**DIRECTIONS**
Gather each line in the records below that contains the string "Kalemtraş". Letter case counts.

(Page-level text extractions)

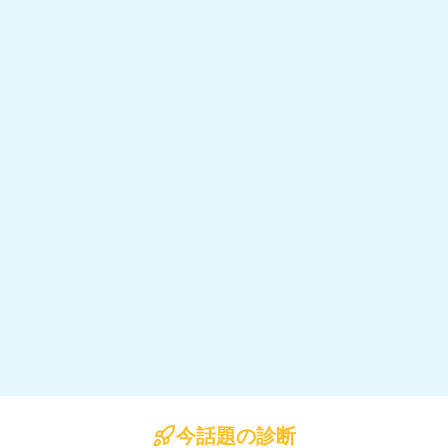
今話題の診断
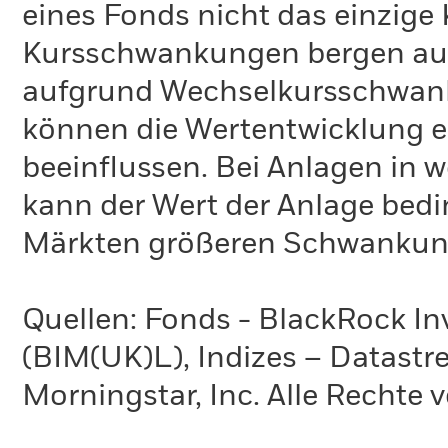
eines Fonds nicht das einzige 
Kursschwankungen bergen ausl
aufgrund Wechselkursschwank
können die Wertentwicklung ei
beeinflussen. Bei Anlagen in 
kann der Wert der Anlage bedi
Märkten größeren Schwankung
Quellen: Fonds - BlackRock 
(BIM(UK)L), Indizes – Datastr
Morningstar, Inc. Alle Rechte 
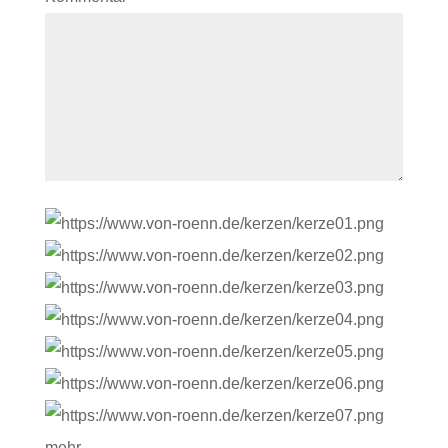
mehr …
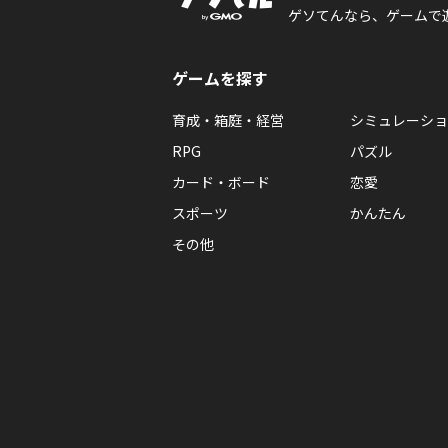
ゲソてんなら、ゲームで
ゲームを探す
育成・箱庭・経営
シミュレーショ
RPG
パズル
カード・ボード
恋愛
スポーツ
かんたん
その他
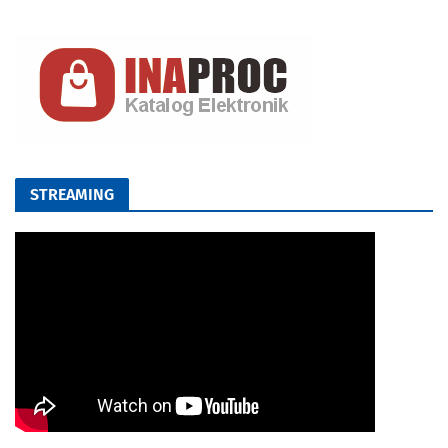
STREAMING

==

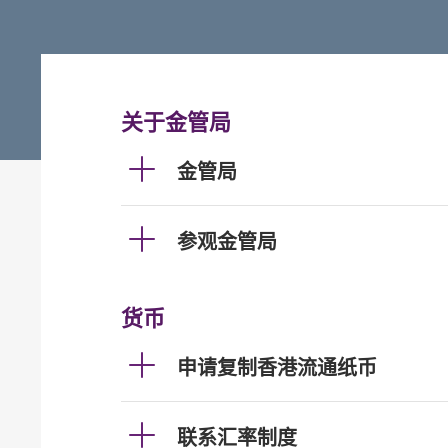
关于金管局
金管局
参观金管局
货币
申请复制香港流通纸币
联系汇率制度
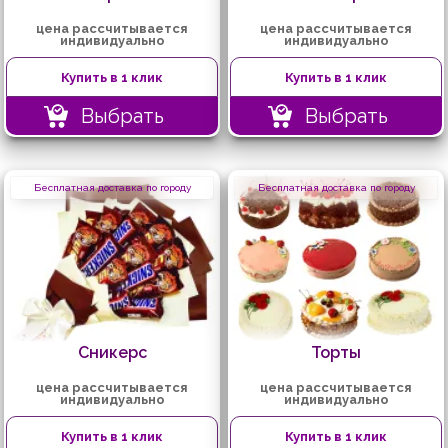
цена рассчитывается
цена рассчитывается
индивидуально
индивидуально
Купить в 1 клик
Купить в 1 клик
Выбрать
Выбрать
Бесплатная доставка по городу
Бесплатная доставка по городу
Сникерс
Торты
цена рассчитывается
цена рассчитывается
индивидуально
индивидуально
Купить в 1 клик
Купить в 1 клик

...

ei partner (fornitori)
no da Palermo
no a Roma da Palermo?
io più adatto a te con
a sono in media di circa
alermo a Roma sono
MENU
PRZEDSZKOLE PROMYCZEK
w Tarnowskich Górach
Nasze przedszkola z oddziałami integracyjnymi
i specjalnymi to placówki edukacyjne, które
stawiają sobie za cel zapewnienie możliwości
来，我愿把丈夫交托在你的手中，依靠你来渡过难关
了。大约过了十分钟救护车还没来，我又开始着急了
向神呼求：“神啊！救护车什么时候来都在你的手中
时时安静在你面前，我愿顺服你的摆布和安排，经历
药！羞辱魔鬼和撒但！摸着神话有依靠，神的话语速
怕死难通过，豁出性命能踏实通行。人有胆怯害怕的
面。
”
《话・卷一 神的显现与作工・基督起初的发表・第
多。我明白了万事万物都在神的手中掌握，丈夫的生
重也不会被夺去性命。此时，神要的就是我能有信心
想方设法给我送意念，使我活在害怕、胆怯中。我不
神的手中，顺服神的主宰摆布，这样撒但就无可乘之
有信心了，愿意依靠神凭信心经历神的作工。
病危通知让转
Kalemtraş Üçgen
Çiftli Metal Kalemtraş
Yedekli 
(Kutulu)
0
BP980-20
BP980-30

**ANSWER BOX**
Kalemtraş Üçgen
Çiftli Metal Kalemtraş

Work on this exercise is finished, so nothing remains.